- [Aim of the exercise]: Lay out every line of the items below as one numbered list, leaving out the blank lines and the pictures.

- [Working data]:
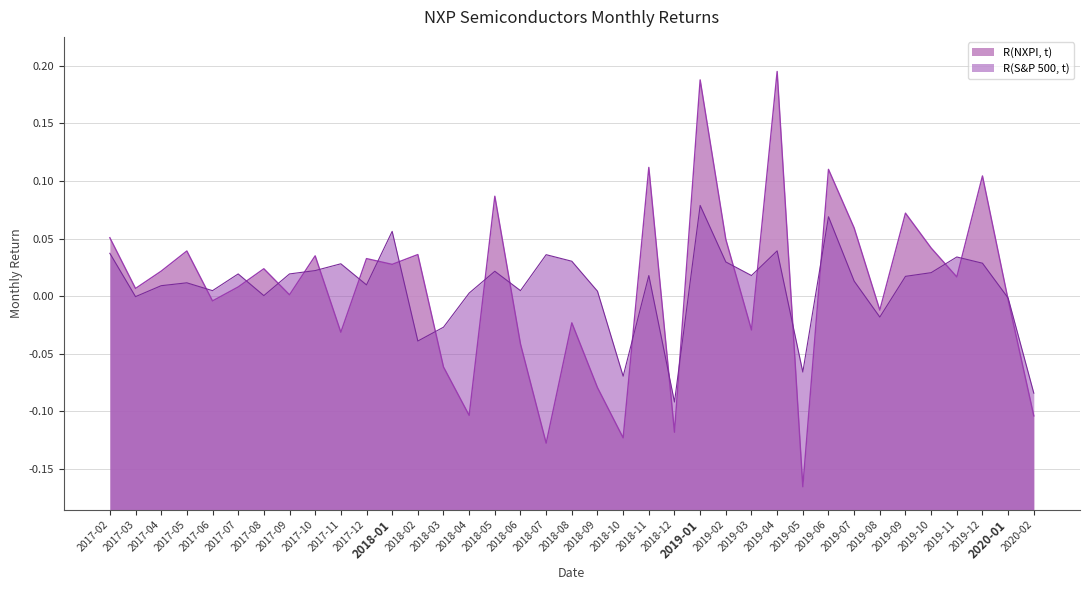

At which category does R(NXPI, t) reach its first local valley?

2017-03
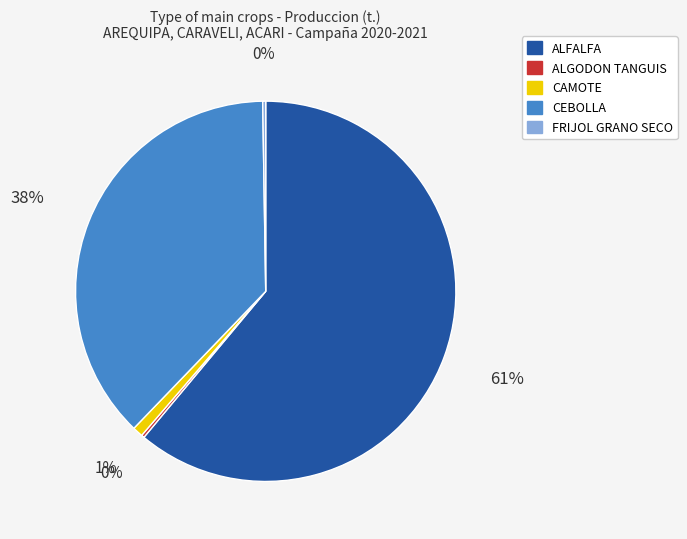

Which has a higher value, CEBOLLA or CAMOTE?

CEBOLLA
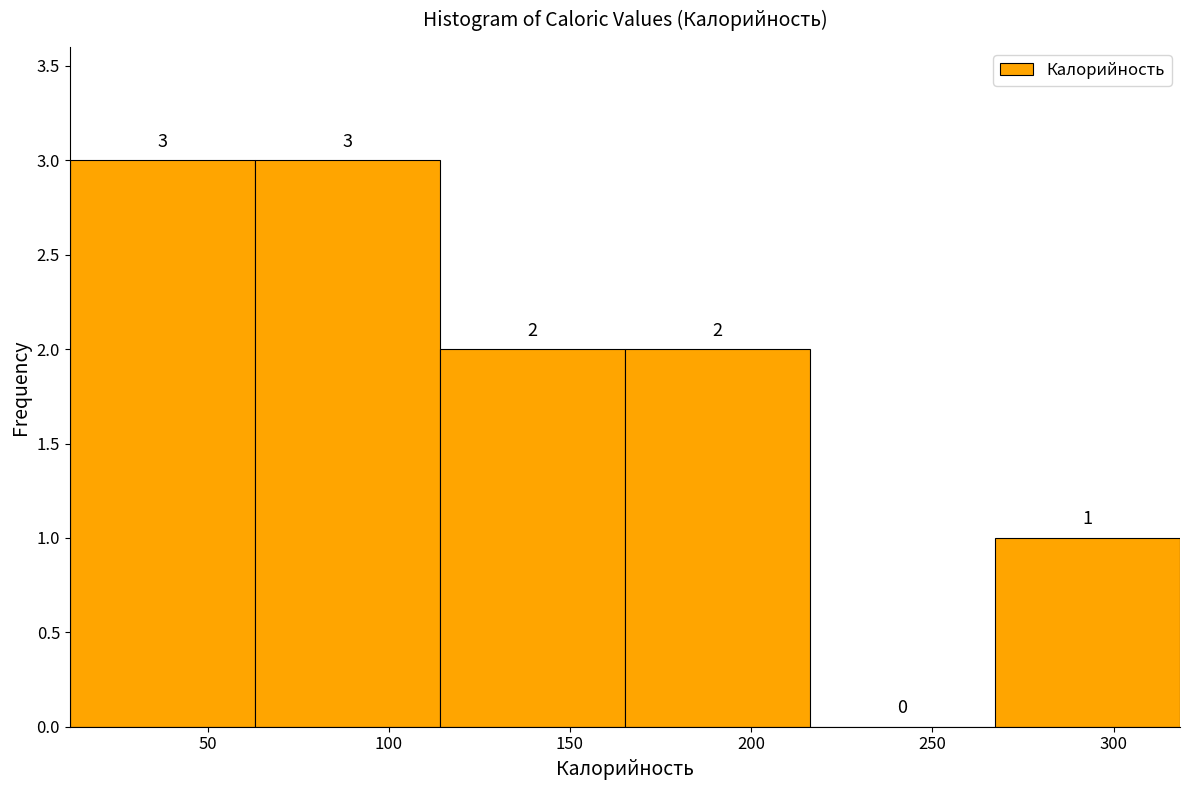

How tall is the bar that spans 115 to 165 on the x-axis? The bar edges are not printed on the chart, so give them approximately, as read against the axis.

2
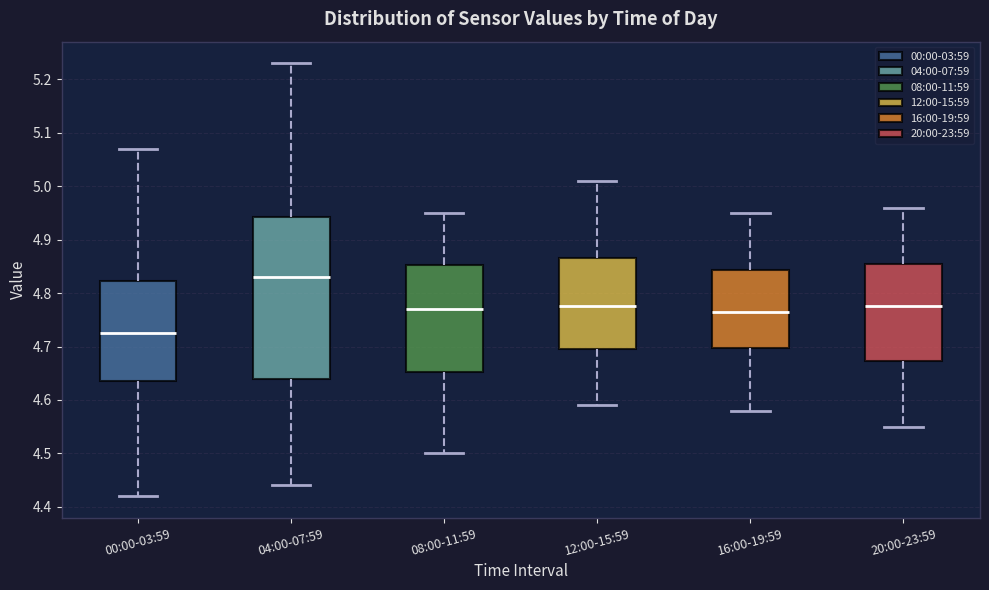

Reading left to right, read every box against the y-axis: the position of its median line, the range the box covers, and the ends of its whiskers. The values are not printed on the chart, so give them approximately, as read against the axis.

00:00-03:59: median 4.73, box 4.64 to 4.82, whiskers 4.42 to 5.07
04:00-07:59: median 4.83, box 4.64 to 4.94, whiskers 4.44 to 5.23
08:00-11:59: median 4.77, box 4.65 to 4.85, whiskers 4.50 to 4.95
12:00-15:59: median 4.78, box 4.70 to 4.87, whiskers 4.59 to 5.01
16:00-19:59: median 4.77, box 4.70 to 4.84, whiskers 4.58 to 4.95
20:00-23:59: median 4.78, box 4.67 to 4.86, whiskers 4.55 to 4.96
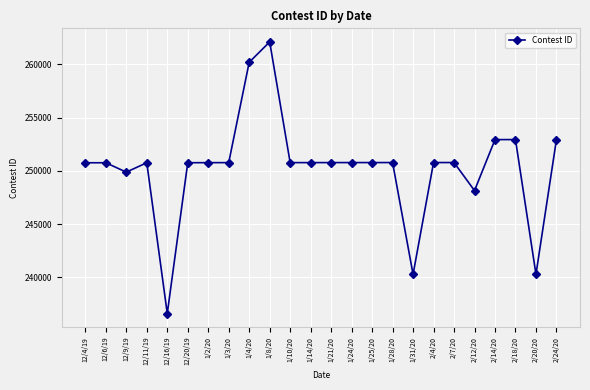

At which label is the value closest to 249362?

12/9/19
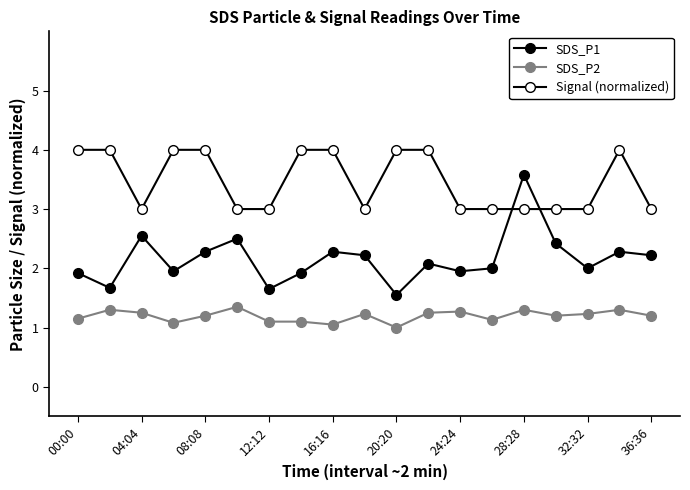

Is this an area chart (filled region under the line)?

No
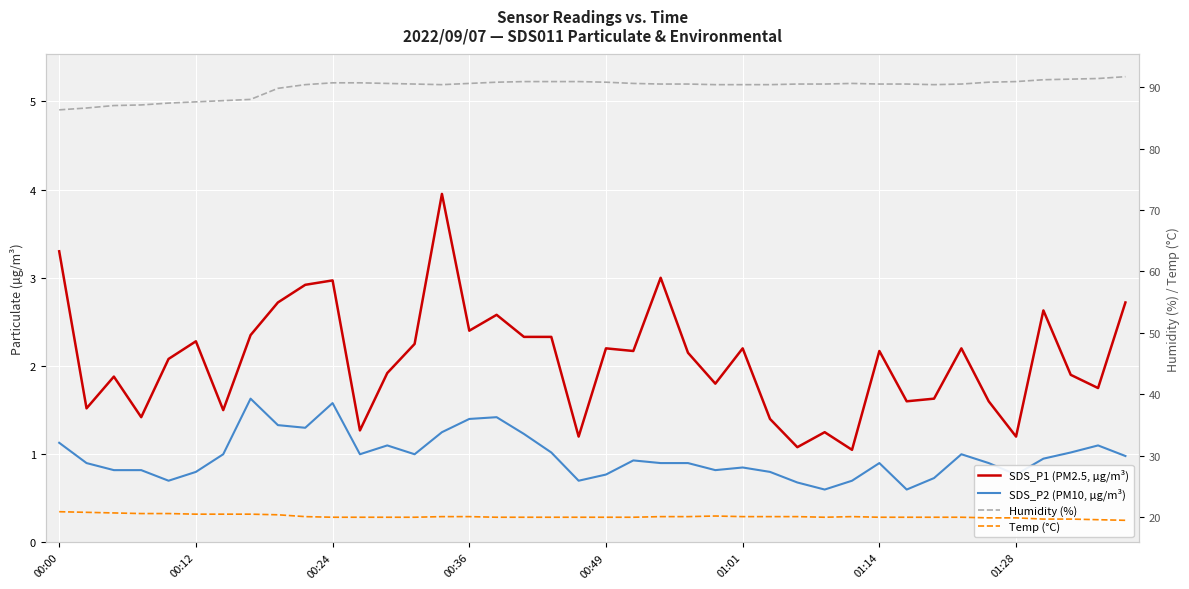

At which label does Temp (°C) first exceed 20?

00:00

- [Task output]:
1. At which category does R(NXPI, t) reach its first local valley?
2. 2017-03
3. Which has a higher value, CEBOLLA or CAMOTE?
4. CEBOLLA
5. How tall is the bar that spans 115 to 165 on the x-axis? The bar edges are not printed on the chart, so give them approximately, as read against the axis.
6. 2
7. Reading left to right, read every box against the y-axis: the position of its median line, the range the box covers, and the ends of its whiskers. The values are not printed on the chart, so give them approximately, as read against the axis.
8. 00:00-03:59: median 4.73, box 4.64 to 4.82, whiskers 4.42 to 5.07
9. 04:00-07:59: median 4.83, box 4.64 to 4.94, whiskers 4.44 to 5.23
10. 08:00-11:59: median 4.77, box 4.65 to 4.85, whiskers 4.50 to 4.95
11. 12:00-15:59: median 4.78, box 4.70 to 4.87, whiskers 4.59 to 5.01
12. 16:00-19:59: median 4.77, box 4.70 to 4.84, whiskers 4.58 to 4.95
13. 20:00-23:59: median 4.78, box 4.67 to 4.86, whiskers 4.55 to 4.96
14. At which label is the value closest to 249362?
15. 12/9/19
16. Is this an area chart (filled region under the line)?
17. No
18. At which label does Temp (°C) first exceed 20?
19. 00:00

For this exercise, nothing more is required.